WHAT TO PRODUCE
Transcribe word for word the section of the records below that opens with the line containing "Zahlungsmöglichkeiten" and closes with the line containing "на крышках есть отверстия для слива"; drop every picture.
LISTED RECORDS below:
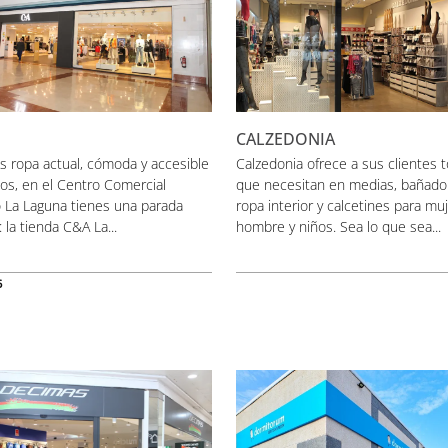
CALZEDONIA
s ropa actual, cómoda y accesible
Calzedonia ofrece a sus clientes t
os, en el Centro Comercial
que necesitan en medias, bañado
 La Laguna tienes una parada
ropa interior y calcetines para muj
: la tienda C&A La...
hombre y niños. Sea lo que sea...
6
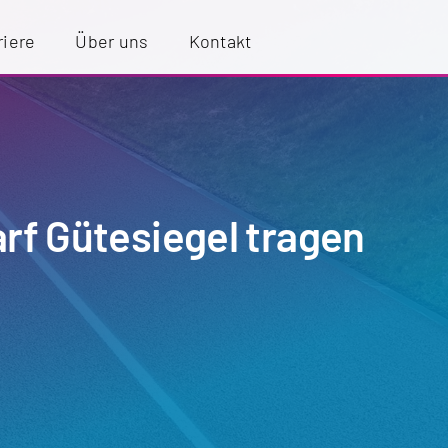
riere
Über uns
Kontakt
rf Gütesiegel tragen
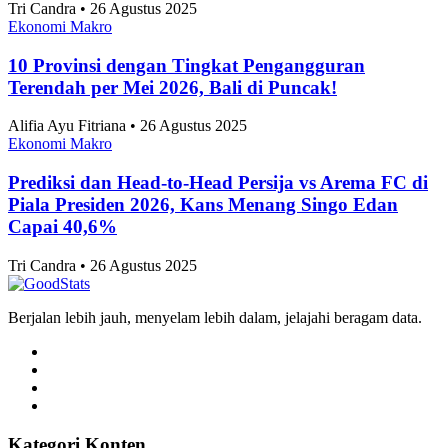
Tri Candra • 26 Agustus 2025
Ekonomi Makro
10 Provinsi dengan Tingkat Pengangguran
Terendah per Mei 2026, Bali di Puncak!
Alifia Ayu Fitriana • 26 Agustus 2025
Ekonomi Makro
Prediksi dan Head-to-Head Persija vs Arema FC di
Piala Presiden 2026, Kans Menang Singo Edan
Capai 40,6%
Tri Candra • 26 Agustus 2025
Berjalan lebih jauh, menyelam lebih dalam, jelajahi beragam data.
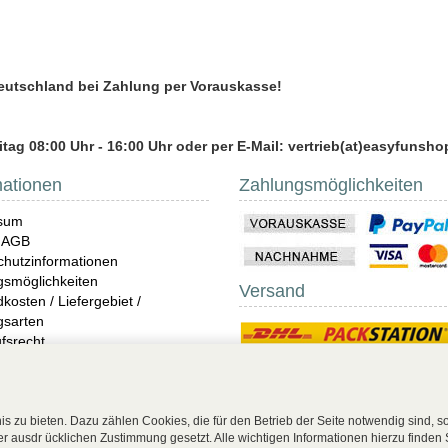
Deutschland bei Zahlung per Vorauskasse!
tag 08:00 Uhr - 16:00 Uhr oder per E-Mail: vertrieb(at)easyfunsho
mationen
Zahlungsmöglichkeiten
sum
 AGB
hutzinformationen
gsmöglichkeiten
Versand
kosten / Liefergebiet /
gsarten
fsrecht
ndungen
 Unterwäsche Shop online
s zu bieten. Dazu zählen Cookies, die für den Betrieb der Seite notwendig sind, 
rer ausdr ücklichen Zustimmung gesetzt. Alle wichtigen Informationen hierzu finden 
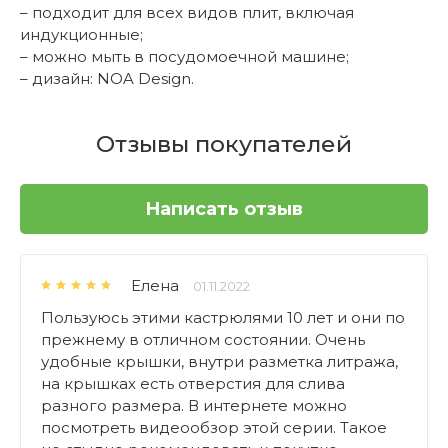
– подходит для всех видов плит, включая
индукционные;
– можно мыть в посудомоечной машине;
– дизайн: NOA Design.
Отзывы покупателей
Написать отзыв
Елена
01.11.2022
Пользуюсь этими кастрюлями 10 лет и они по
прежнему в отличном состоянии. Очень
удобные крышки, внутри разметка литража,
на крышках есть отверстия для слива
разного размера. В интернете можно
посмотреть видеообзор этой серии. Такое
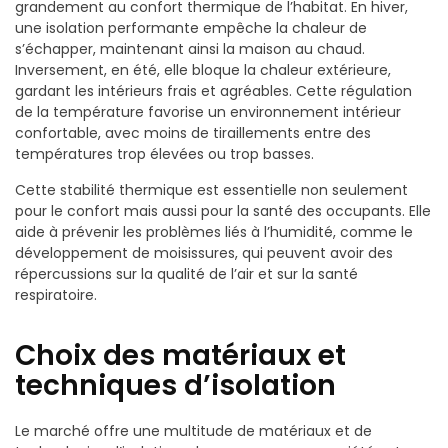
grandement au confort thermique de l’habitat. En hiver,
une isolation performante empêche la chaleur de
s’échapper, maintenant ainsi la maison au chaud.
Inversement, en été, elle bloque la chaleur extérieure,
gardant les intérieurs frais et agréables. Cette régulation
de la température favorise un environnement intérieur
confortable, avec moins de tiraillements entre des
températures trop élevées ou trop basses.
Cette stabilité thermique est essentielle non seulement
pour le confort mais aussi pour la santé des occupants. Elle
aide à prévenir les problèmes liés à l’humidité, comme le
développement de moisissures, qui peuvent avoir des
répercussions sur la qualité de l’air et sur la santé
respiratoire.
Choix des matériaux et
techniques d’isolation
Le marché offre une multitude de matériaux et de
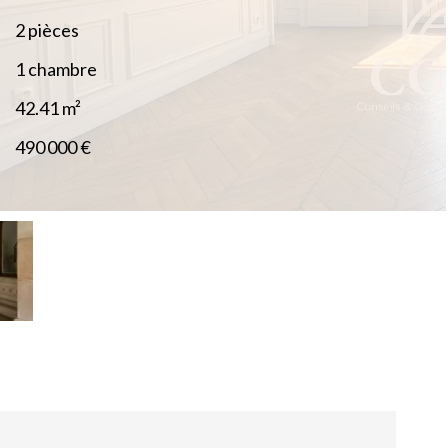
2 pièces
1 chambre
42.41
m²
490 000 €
End of LISTED RECORDS.
SOLUTION FOR THIS TASK
Zahlungsmöglichkeiten
sum
 AGB
hutzinformationen
gsmöglichkeiten
Versand
kosten / Liefergebiet /
gsarten
fsrecht
ndungen
 Unterwäsche Shop online
s zu bieten. Dazu zählen Cookies, die für den Betrieb der Seite notwendig sind, 
rer ausdr ücklichen Zustimmung gesetzt. Alle wichtigen Informationen hierzu finden 
– подходит для всех видов плит, включая
индукционные;
– можно мыть в посудомоечной машине;
– дизайн: NOA Design.
Отзывы покупателей
Написать отзыв
Елена
01.11.2022
Пользуюсь этими кастрюлями 10 лет и они по
прежнему в отличном состоянии. Очень
удобные крышки, внутри разметка литража,
на крышках есть отверстия для слива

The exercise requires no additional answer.